- _Required work_: What you return must match the records word for word, except that images are dropped.
*** Given data ***
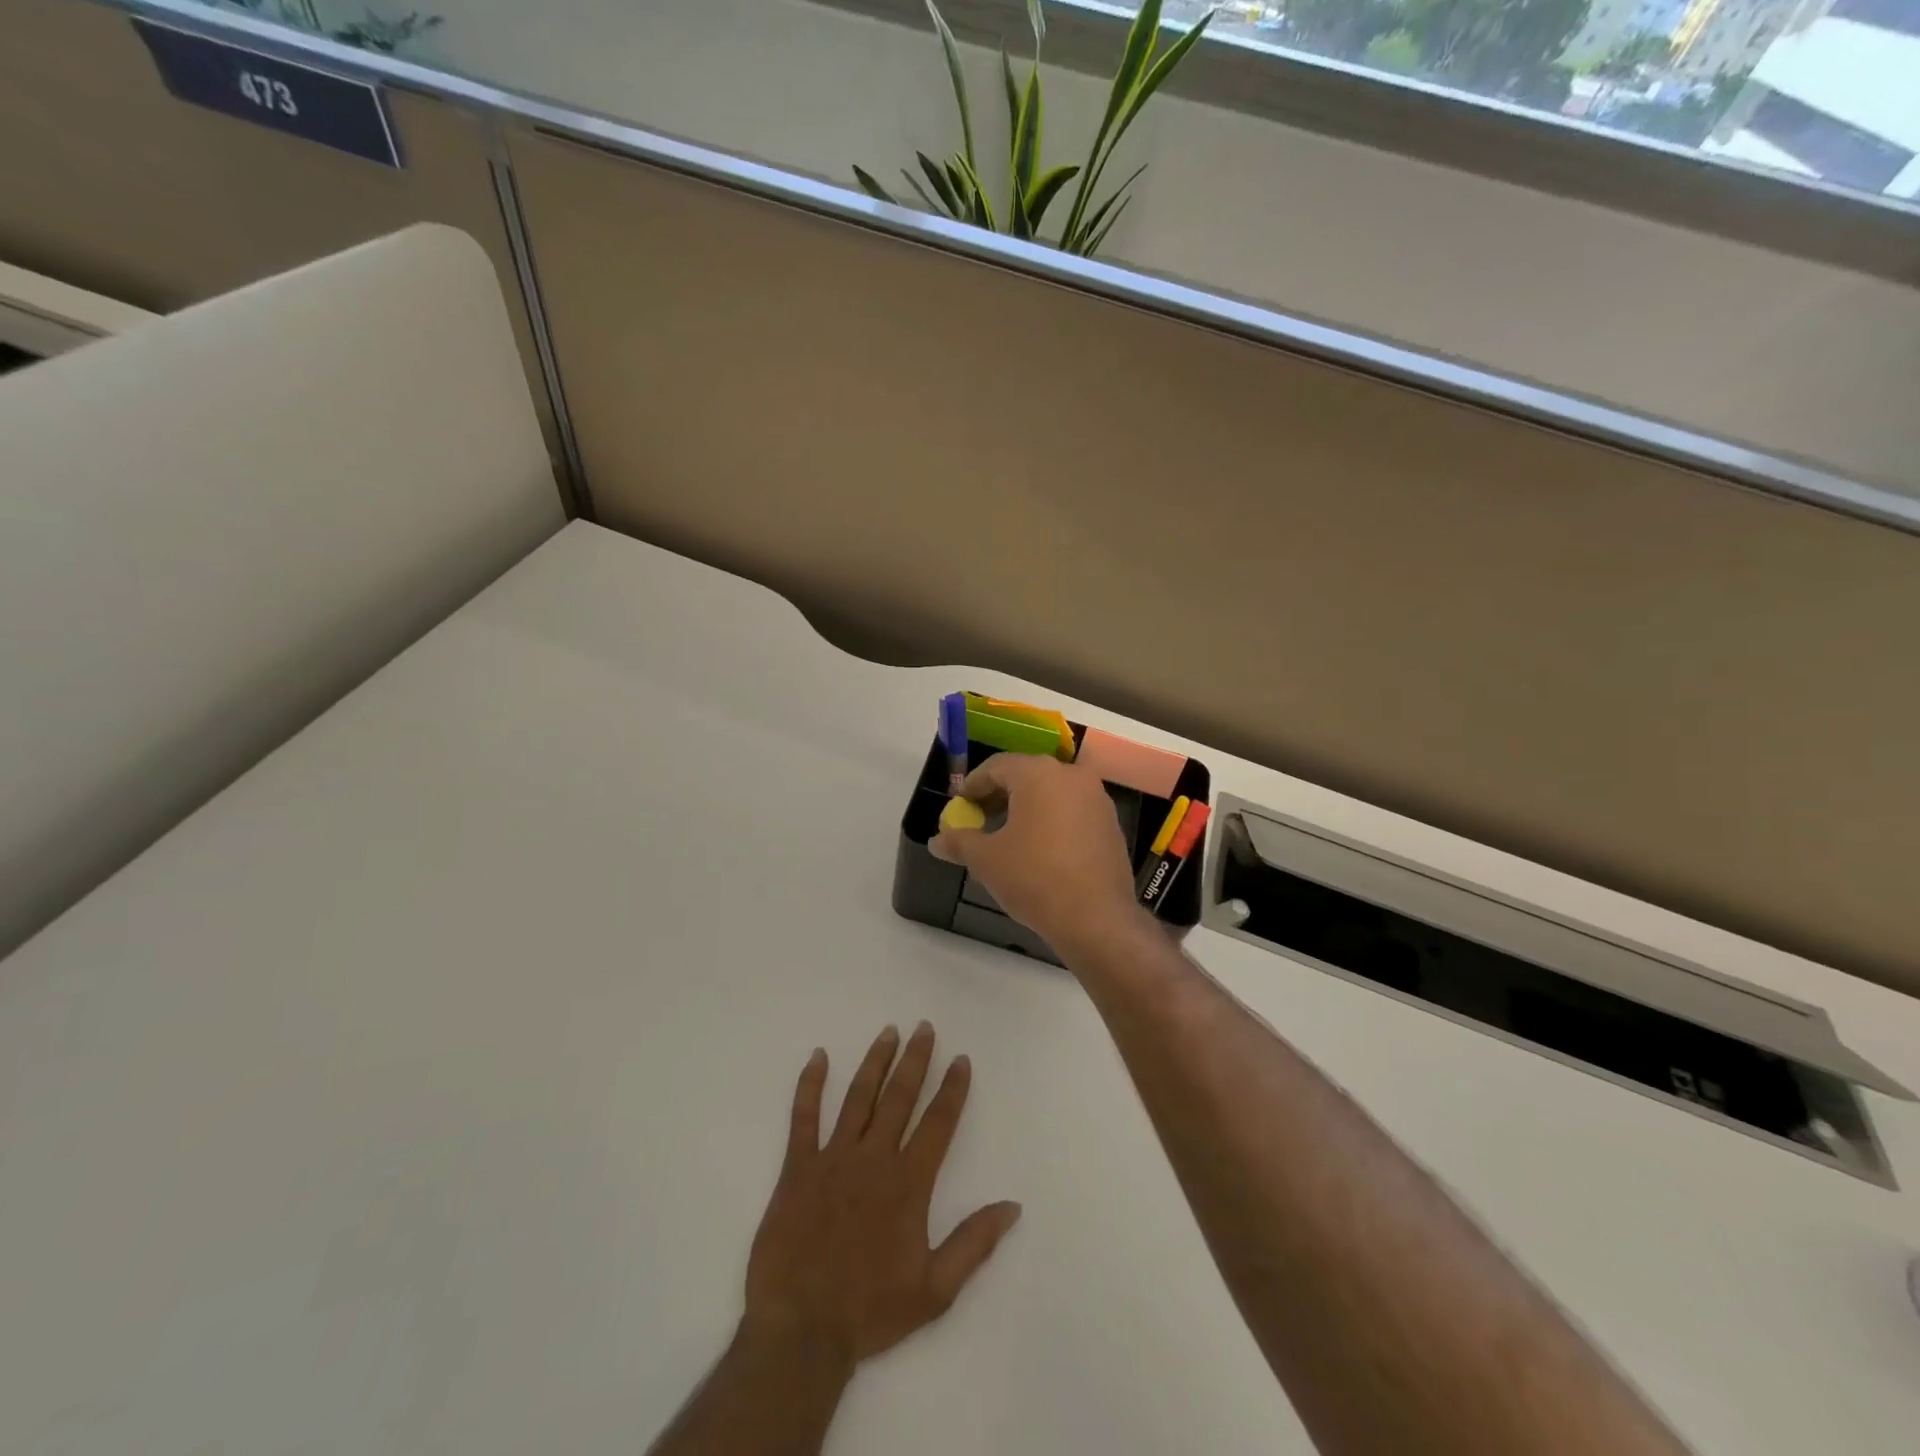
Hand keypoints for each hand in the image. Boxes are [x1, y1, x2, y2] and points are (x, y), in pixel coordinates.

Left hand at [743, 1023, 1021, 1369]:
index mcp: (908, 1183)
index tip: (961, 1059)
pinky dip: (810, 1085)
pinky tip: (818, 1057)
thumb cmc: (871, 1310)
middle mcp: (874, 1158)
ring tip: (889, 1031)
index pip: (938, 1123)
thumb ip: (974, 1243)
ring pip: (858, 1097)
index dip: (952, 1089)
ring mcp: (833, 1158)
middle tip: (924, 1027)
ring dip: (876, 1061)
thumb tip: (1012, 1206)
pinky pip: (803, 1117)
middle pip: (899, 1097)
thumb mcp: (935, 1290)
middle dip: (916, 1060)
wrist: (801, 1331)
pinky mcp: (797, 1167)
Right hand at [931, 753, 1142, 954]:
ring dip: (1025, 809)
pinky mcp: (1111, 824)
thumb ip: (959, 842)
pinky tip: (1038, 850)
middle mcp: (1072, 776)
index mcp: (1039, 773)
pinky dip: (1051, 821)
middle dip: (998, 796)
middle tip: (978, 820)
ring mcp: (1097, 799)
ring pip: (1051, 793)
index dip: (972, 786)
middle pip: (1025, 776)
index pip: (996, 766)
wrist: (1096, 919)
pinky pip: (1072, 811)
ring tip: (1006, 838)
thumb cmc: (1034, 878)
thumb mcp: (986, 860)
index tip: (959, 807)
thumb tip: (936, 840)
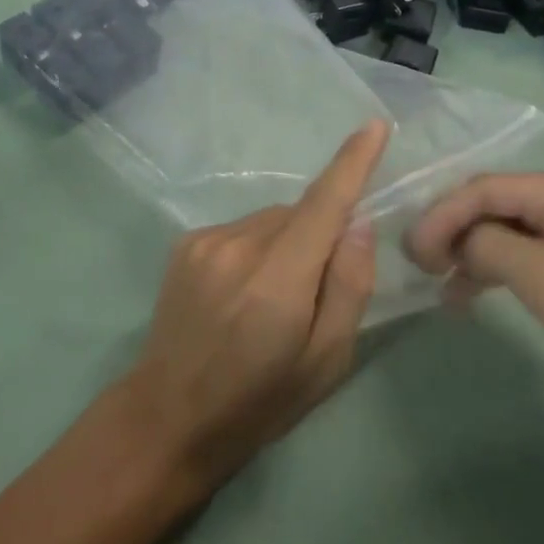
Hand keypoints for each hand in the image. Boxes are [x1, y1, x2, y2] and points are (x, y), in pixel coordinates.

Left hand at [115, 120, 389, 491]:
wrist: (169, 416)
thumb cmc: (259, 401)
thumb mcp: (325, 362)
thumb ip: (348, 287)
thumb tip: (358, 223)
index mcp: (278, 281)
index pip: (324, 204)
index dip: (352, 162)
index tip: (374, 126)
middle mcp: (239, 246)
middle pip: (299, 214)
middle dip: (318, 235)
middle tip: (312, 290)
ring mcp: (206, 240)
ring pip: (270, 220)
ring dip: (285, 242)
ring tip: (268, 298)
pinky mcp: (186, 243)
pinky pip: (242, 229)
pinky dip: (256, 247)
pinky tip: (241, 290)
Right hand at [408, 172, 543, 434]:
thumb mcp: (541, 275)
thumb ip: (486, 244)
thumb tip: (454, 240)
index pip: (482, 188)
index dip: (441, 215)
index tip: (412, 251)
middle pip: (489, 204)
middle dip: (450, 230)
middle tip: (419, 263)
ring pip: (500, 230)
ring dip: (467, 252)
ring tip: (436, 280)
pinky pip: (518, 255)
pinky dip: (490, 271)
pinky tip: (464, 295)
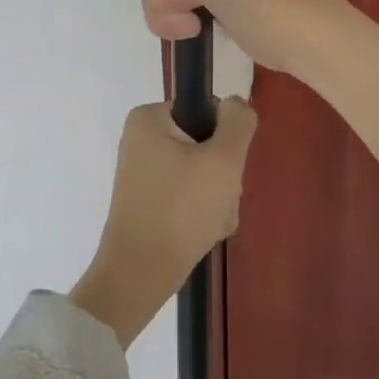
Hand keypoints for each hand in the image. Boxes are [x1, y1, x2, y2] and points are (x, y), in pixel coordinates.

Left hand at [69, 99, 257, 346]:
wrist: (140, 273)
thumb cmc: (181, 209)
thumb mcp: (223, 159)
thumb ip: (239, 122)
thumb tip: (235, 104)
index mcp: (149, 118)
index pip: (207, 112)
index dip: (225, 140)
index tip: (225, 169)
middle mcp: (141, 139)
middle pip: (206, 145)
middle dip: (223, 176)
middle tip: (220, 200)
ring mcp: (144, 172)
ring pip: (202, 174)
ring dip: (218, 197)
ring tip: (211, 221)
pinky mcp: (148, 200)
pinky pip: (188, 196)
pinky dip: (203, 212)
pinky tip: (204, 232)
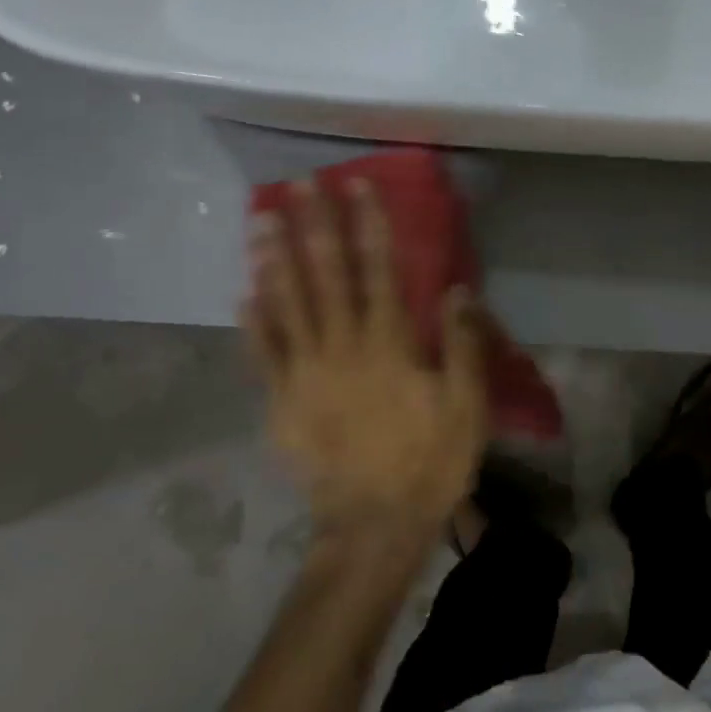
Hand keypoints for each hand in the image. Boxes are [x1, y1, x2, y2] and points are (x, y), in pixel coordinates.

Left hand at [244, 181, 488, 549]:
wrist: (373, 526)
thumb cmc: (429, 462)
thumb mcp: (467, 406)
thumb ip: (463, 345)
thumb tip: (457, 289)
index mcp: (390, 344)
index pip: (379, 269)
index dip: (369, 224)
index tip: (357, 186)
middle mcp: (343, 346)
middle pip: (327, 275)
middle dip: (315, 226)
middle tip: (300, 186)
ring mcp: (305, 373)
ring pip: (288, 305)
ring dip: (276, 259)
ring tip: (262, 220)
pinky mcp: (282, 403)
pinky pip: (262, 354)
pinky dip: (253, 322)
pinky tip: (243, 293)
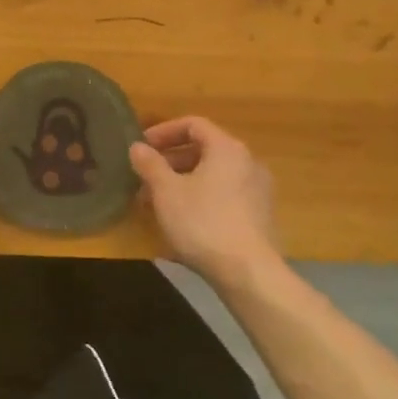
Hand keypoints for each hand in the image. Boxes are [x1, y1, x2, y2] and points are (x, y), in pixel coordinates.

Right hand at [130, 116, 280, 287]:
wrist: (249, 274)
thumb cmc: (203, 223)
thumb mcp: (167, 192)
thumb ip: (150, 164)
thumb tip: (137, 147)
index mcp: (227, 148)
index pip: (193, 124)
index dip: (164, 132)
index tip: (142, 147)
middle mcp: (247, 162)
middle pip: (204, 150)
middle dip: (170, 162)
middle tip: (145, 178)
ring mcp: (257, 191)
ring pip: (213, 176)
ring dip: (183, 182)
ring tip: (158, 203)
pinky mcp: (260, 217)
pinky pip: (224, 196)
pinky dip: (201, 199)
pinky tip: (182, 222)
***
- _Result of the exercise_:
Hand keypoints for each hand in the image. Boxes are [x1, y1, x2, y2] and points are (x, y), in pixel coordinates.

Left hand at [743, 1023, 1021, 1369]:
index mcp: (908, 1183)
index tip: (961, 1059)
pinky dip: (810, 1085)
pinky tip: (818, 1057)
thumb cmc: (871, 1310)
middle mcp: (874, 1158)
ring tip: (889, 1031)
index pip: (938, 1123)
thumb ip: (974, 1243)
ring pip: (858, 1097)
index dip: (952, 1089)
ring mcp: (833, 1158)
middle tip: (924, 1027)
ring dip: (876, 1061)
thumb tip: (1012, 1206)
pinky pip: (803, 1117)
middle pip: (899, 1097)
thumb mcp: (935, 1290)
middle dip: (916, 1060)
wrist: (801, 1331)
pinky mcp: (797, 1167)
Right hand at [931, 753, 1142, 954]:
ring dip: (1025, 809)
pinky mcp: (1111, 824)
thumb ip: (959, 842)
pinky tip: (1038, 850)
middle mcp: (1072, 776)
index mcp: (1039, 773)
pinky dip: (1051, 821)
middle dip: (998, 796)
middle tip: (978, 820)
ring mcp: (1097, 799)
ring pip: (1051, 793)
index dip: (972, 786)
middle pip: (1025, 776)
index pip: (996, 766)
wrist: (1096, 919)
pinky pip: (1072, 811)
ring tip: (1006, 838)
thumb cmc: (1034, 878)
thumb mcp: (986, 860)
index tip: (959, 807)
thumb tip: (936, 840)
Hand keypoints for each hand in the image. Boxes are [x1, y1, x2, y2] and points are (x, y), in pixel coordinates.

Left hand at [115, 120, 389, 491]:
wrist: (169, 416)
thumb cmc: (259, 401)
thumb mcp: (325, 362)
thumb ip: (348, 287)
thumb tip: (358, 223)
index mcp: (278, 281)
index pip: (324, 204)
index dip: (352, 162)
index tip: (374, 126)
middle mcp: (239, 246)
middle pip: (299, 214)
middle dip: (318, 235)
middle tip: (312, 290)
ring mcp: (206, 240)
ring pip: (270, 220)
ring dip: (285, 242)
ring tip: (268, 298)
pinky mcp: (186, 243)
pinky pip: (242, 229)
pinky dip: (256, 247)
pinky tip: (241, 290)
Right hand at [408, 172, 543, 434]:
thumb mcp: (541, 275)
thumb ip: (486, 244)
thumb tip: (454, 240)
index pip: (482, 188)
index dip: (441, 215)
index tip: (412, 251)
middle pip: (489, 204)
middle dip: (450, 230)
middle tip: (419, 263)
ring pip: (500, 230)
ring dip: (467, 252)
ring tip: (436, 280)
pinky pip: (518, 255)
pinky dip: (490, 271)
pinky tip: (464, 295)
Hand keypoints for each hand in the image. Boxes are [x1, y1, x2, y2] and points are (x, y), in pixel coordinates.

Left hand at [69, 99, 257, 346]:
wrist: (140, 273)
thumb cmc: (181, 209)
thumb mcp: (223, 159)
thumb ip: (239, 122)
thumb tip: (235, 104)
index mcp: (149, 118)
index pip: (207, 112)
index dip: (225, 140)
index tip: (225, 169)
middle mcp: (141, 139)
middle pip: (206, 145)
middle dip: (223, 176)
middle tip: (220, 200)
ring mcp: (144, 172)
ring pip: (202, 174)
ring dip: (218, 197)
ring tip: (211, 221)
pinky mcp: (148, 200)
pinky pip: (188, 196)
pinky dip: (203, 212)
pinky tip: (204, 232)
Hand keypoints for each hand in the image. Boxes are [x1, y1, x2, y2] and points are (x, y), in pixel coordinates.

Left hand at [244, 181, 488, 549]:
wrist: (373, 526)
thumb cmc: (429, 462)
thumb mcp: (467, 406)
thumb ip: (463, 345)
thumb tip: (457, 289)
index mcp: (390, 344)
index pip: (379, 269)
index dip: (369, 224)
index tip: (357, 186)
middle mcp: (343, 346)
middle pip: (327, 275)
middle dip: (315, 226)
middle tip: (300, 186)
ring mcp: (305, 373)
ring pip: (288, 305)
ring dip: (276, 259)
ring tip: (262, 220)
pinky mcp: (282, 403)
pinky pip: (262, 354)
pinky dip: (253, 322)
pinky tip: (243, 293)
Hand keypoints for each hand in the image. Boxes are [x1, y1, x2, y2] and points are (x, y), in pixel coordinates.

Right hand at [130, 116, 280, 287]:
wrist: (249, 274)
thumb cmc: (203, 223)
thumb mcp: (167, 192)
thumb ip: (150, 164)
thumb tip: (137, 147)
index mcp: (227, 148)
index pip: (193, 124)
index dip: (164, 132)
index tip: (142, 147)
middle mcp: (247, 162)
middle pip: (204, 150)
middle dip: (170, 162)
middle tip: (145, 178)
ring mcp: (257, 191)
ring pip: (213, 176)
ring dip: (183, 182)
ring tip: (158, 203)
pinky mcp: (260, 217)
pinky pip: (224, 196)
pinky dip: (201, 199)
pinky tip: (182, 222)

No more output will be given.